April 5, 2011
When someone we love very much dies, it can feel like we have no ground beneath our feet. We are catapulted into a vast emptiness, away from the world we knew. We are freefalling, and we have no idea where, when, and how hard we are going to land. This state of radical upheaval has been described as having “the rug pulled out from under us.”
In the opening line of “A Grief Observed,” C.S. Lewis boldly says, “No one ever told me how much grief resembles fear.” When Jenny died, I experienced moments of sheer terror. It was as if one of the poles of the earth had shifted and the whole planet was thrown off its access. My center of gravity was gone and I could not find my footing. I had done enough mindfulness meditation practice to be able to shake my head in wonderment at my predicament. I had not realized how thoroughly I had invested Jenny as being the ground of my existence.

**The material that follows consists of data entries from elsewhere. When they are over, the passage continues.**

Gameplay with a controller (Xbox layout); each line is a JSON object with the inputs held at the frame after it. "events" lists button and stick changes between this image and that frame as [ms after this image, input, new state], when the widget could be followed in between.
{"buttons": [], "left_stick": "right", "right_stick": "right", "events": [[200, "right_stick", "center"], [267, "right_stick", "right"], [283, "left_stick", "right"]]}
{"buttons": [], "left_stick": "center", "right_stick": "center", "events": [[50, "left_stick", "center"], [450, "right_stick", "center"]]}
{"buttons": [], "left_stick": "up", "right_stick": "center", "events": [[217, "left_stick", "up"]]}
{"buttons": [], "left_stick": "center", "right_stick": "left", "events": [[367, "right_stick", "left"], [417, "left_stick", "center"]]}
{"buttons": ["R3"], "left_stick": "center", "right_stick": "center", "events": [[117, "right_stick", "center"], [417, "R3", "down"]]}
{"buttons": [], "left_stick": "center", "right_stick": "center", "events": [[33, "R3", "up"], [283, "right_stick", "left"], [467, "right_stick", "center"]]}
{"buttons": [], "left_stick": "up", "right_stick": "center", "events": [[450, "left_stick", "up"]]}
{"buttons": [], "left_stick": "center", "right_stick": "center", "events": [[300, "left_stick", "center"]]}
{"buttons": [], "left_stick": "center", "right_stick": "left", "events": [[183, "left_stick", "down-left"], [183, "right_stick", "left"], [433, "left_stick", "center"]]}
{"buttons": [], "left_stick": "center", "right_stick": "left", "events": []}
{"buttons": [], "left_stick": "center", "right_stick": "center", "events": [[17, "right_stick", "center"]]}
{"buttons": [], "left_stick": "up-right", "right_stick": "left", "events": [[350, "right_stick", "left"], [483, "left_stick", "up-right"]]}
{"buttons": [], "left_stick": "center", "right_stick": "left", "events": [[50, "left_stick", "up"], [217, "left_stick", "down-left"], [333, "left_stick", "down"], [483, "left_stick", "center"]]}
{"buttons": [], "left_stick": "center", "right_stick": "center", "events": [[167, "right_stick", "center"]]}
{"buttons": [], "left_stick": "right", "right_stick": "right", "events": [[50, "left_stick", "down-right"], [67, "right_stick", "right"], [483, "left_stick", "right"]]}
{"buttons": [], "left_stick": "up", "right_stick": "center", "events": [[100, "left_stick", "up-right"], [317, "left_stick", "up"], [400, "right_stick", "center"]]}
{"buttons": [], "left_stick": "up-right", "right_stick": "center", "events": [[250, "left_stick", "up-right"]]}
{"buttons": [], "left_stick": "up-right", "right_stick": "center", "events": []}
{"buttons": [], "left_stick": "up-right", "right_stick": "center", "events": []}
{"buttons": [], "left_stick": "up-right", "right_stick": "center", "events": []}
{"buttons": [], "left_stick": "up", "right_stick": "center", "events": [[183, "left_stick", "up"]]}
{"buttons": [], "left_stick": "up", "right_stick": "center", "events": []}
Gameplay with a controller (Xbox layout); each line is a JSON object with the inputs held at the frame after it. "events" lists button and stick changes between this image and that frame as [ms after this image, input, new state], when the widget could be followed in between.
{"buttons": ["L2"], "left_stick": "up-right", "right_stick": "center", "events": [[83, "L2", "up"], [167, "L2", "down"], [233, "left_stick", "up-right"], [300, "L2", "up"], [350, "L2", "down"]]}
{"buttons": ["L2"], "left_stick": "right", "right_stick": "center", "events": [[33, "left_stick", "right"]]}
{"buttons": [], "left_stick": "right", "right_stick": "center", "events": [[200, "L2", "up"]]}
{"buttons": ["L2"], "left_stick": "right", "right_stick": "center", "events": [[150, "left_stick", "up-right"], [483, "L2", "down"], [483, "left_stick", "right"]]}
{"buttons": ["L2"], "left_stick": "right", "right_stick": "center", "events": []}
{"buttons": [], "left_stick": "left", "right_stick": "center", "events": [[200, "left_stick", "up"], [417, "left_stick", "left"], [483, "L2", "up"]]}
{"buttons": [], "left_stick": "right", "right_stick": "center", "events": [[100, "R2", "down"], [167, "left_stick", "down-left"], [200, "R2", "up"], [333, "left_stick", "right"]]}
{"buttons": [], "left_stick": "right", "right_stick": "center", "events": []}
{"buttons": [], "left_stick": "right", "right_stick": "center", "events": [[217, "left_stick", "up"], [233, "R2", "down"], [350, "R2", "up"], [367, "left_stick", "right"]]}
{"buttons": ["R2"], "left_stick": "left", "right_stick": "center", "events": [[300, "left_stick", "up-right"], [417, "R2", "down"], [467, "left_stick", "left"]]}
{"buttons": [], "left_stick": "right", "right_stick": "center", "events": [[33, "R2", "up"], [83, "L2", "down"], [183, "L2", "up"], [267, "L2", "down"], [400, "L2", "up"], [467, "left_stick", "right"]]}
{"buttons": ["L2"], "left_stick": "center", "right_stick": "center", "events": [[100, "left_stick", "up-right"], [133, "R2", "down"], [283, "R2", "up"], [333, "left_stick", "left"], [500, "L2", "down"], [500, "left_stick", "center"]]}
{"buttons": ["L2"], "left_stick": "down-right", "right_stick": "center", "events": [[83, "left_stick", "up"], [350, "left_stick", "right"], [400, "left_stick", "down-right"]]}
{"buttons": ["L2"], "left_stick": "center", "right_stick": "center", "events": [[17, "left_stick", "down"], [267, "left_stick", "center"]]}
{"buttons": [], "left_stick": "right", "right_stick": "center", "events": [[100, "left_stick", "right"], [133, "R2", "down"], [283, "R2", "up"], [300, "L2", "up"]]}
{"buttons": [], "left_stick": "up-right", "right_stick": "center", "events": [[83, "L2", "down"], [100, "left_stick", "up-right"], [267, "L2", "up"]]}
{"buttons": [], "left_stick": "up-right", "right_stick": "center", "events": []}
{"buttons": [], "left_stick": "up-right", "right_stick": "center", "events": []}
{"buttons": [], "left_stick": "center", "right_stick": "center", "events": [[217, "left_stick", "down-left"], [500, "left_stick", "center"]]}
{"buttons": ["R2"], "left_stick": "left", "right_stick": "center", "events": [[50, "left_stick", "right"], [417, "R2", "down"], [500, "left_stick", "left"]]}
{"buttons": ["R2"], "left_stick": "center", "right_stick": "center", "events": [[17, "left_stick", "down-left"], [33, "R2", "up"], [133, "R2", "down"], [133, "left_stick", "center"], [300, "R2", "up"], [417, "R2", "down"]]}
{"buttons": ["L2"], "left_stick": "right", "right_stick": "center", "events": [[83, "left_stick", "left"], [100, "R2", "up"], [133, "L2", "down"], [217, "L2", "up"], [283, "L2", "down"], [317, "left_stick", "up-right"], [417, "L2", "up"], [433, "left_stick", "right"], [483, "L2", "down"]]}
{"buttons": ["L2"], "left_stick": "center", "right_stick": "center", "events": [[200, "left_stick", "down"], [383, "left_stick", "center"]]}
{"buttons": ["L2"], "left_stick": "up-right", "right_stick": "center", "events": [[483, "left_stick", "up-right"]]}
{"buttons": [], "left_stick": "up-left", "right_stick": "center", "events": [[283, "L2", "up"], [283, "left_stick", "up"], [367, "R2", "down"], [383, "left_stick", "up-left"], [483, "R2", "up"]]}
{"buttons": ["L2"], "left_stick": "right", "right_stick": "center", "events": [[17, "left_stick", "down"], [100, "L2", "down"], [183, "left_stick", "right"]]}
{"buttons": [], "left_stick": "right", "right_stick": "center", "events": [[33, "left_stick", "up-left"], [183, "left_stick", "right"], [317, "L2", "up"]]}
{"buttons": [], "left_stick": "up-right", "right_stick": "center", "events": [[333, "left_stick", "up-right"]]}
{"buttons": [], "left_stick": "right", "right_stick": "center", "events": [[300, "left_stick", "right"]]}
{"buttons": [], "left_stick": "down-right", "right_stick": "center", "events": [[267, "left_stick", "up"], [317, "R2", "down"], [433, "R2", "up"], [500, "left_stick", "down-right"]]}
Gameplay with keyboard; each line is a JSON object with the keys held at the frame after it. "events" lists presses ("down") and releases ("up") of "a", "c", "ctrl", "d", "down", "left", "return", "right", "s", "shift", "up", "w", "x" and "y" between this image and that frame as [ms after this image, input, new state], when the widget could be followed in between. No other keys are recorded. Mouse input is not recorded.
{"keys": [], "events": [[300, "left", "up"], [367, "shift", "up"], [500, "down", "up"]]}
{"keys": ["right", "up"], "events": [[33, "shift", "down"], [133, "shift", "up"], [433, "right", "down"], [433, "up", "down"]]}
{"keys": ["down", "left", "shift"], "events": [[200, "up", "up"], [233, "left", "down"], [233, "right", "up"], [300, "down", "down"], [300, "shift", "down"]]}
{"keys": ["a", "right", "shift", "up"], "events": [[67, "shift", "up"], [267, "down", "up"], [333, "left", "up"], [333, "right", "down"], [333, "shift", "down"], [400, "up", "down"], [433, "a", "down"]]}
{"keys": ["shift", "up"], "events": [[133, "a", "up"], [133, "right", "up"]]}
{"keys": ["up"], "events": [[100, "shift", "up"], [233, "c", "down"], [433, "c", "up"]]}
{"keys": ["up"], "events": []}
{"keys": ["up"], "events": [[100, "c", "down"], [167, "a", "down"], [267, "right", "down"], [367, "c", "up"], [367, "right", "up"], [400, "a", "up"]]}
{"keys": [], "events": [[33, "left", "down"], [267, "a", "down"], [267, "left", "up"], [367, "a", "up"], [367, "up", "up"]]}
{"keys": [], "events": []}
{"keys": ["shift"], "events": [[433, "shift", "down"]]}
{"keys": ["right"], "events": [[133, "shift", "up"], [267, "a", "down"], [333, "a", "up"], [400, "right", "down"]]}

I subscribed to the school of parenting that said a daughter should not have to parent her mother. As a single mom for many years, I often had to fight the urge to confide in my kids, to lean on them for emotional support when I was worried or hurt. Not a natural disciplinarian, it took all my will sometimes to let my “no mean no.” I wanted my daughters to be able to rest in the safety of the loving limits I set for them. I wanted them to know they could rely on me to be the grownup.
Ha. The abandonment I felt when Jenny died unraveled the illusion that I was some kind of benevolent boss in charge of my children’s lives. I quickly realized how emotionally enmeshed Jenny and I had been, and how psychologically dependent I was on her. Jenny made me feel grounded and whole. No matter how turbulent her adolescence became, there was this unshakable bond between us, and Jenny was still the person I most wanted to hang out with. When I was with Jenny, I let down. I was home. When she was gone, it felt like there was no safe place in the universe.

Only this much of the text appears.